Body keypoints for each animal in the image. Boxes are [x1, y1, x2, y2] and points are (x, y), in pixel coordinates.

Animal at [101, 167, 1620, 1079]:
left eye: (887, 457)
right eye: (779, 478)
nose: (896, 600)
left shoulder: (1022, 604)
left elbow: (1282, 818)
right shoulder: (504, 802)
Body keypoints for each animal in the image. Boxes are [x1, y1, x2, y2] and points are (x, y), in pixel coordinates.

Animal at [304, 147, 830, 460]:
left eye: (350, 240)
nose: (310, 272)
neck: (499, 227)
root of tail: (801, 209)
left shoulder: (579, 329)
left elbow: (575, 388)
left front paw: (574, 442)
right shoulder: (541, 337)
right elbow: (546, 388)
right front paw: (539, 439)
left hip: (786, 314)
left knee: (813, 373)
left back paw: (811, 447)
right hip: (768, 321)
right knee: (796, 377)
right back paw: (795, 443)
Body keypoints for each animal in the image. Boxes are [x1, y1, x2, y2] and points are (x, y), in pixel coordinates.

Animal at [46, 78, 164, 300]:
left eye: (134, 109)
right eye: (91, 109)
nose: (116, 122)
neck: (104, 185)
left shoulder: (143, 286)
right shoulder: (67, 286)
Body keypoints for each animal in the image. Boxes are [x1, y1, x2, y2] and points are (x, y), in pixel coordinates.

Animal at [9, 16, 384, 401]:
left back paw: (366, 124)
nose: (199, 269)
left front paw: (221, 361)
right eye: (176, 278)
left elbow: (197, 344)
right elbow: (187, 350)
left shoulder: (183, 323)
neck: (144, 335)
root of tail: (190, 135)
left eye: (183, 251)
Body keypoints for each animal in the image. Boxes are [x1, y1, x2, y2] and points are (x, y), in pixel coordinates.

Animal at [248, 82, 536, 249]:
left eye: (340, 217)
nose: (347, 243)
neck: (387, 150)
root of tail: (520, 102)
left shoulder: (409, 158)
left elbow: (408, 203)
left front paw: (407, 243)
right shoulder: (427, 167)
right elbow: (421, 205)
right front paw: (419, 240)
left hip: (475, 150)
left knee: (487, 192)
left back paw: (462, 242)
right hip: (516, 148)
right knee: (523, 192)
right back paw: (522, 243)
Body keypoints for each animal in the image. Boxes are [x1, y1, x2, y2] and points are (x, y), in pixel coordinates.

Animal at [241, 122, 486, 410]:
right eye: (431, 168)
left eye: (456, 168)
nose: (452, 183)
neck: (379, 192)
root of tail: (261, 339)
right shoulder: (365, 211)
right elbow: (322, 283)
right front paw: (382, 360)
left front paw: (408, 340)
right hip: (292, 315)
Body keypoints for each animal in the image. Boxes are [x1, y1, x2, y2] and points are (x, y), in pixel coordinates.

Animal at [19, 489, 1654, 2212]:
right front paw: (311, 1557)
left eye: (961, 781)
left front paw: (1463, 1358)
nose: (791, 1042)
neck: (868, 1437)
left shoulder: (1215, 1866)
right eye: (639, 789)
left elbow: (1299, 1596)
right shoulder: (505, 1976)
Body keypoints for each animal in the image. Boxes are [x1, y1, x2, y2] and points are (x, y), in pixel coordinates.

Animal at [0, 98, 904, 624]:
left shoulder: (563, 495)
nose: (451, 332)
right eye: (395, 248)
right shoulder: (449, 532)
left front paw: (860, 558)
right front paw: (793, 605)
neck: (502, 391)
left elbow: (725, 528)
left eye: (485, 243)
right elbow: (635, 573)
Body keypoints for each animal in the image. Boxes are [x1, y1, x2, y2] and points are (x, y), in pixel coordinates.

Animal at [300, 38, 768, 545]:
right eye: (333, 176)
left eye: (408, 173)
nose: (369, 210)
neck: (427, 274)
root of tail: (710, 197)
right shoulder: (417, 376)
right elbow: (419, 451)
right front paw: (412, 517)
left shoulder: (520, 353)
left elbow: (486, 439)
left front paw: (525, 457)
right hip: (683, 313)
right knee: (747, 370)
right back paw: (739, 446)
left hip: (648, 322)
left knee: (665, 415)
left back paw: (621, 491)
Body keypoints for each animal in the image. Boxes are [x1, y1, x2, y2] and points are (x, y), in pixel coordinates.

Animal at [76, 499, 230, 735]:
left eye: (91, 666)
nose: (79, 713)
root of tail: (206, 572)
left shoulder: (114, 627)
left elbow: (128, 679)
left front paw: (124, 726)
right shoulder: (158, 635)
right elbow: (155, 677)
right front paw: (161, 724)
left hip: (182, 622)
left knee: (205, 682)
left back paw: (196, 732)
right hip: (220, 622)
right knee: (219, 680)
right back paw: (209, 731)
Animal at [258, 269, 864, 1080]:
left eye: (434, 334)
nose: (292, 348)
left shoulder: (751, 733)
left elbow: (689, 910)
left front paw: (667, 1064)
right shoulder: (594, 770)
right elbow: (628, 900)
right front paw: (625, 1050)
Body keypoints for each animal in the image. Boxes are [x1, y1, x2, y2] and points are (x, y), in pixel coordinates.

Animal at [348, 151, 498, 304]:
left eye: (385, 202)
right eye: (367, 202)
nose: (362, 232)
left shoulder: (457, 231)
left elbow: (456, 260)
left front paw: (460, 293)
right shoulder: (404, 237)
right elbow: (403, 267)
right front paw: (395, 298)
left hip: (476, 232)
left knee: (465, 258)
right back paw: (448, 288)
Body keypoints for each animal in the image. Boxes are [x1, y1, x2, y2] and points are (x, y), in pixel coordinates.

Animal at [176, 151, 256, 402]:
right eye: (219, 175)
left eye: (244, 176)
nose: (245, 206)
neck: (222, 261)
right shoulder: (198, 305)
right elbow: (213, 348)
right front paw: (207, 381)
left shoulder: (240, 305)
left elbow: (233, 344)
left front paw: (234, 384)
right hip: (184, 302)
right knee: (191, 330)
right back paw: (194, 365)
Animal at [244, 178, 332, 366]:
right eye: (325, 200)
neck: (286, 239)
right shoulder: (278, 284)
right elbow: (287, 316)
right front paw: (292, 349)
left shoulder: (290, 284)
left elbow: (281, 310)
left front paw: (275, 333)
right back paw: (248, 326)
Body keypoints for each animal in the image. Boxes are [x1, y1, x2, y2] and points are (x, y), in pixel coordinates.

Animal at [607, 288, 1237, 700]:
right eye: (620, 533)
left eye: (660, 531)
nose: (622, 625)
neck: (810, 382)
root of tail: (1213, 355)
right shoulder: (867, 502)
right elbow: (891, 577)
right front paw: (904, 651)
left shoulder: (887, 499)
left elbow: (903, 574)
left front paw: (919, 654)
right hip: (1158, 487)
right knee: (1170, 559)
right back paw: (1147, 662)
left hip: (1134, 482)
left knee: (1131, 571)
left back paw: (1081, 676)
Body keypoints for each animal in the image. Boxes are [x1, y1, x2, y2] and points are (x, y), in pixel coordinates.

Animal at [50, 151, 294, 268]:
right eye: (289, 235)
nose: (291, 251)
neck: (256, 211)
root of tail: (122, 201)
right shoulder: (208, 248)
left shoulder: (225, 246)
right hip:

* * *

**ACTIVITY:** Nothing but the lines from the one with "nose: (622, 625)" through the final line of the records may appear in the answer, and each must be transcribed exactly.

**SOLUTION TO THIS EXERCISE:**
nose: (622, 625)
neck: (810, 382)
root of tail: (1213, 355)
right shoulder: (867, 502)
right elbow: (891, 577)
right front paw: (904, 651)
left shoulder: (887, 499)
left elbow: (903, 574)
left front paw: (919, 654)
right hip: (1158, 487)
right knee: (1170, 559)
right back paw: (1147, 662)
left hip: (1134, 482)
left knee: (1131, 571)
left back paw: (1081, 676)
Body keypoints for each animal in the image. Boxes are [x1, y1, x2, y2] and points are (x, y), in pixel coordinates.

Animal at [50, 151, 294, 268]:
right eye: (289, 235)
nose: (291, 251)
neck: (256, 211)
root of tail: (122, 201)
right shoulder: (208, 248)
left shoulder: (225, 246)
right hip:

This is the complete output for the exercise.